**EXERCISE**: Reproduce, exactly, the lines of the material below from the line containing "toy robot [134,299,178,376] -> none" through the line containing "none -> red cap [233,486,282,520]", with both end lines included and nothing else.

START DATA RECORDS

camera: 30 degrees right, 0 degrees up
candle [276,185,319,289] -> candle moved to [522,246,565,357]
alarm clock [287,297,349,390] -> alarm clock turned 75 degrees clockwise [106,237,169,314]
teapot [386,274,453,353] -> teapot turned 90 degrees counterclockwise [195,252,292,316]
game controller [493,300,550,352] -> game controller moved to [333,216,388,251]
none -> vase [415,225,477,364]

END DATA RECORDS
START DATA RECORDS

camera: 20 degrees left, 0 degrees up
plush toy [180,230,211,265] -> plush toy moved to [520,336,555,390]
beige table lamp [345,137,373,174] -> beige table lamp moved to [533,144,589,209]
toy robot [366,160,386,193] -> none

END DATA RECORDS
START DATA RECORDS

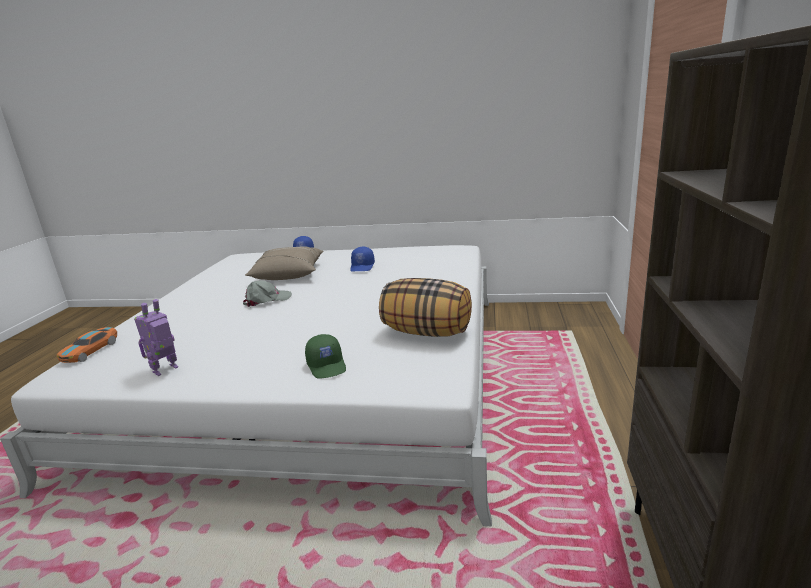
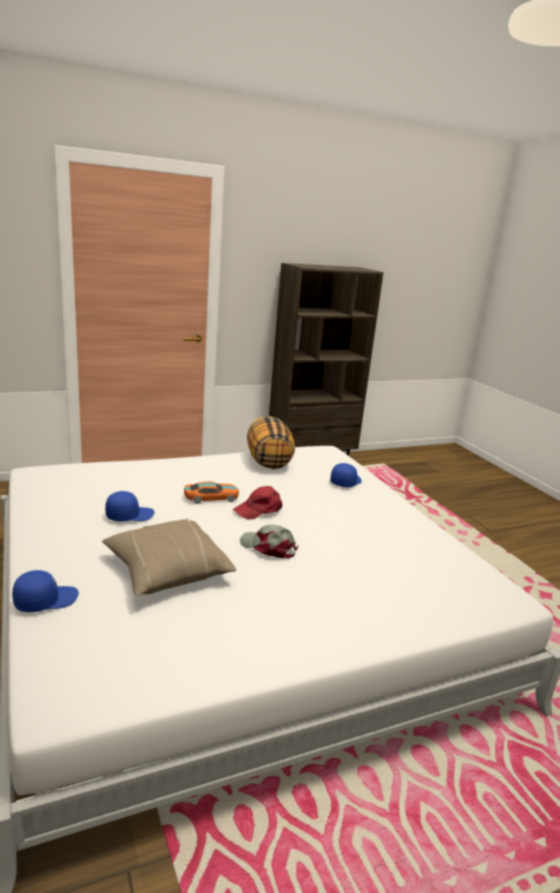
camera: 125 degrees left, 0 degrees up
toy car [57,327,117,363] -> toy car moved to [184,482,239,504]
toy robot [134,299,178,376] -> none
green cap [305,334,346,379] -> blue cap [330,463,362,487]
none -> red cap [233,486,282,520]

END DATA RECORDS

**EXERCISE RESPONSE**:
toy robot [134,299,178,376] -> none
green cap [305,334,346,379] -> blue cap [330,463,362,487]
none -> red cap [233,486,282,520]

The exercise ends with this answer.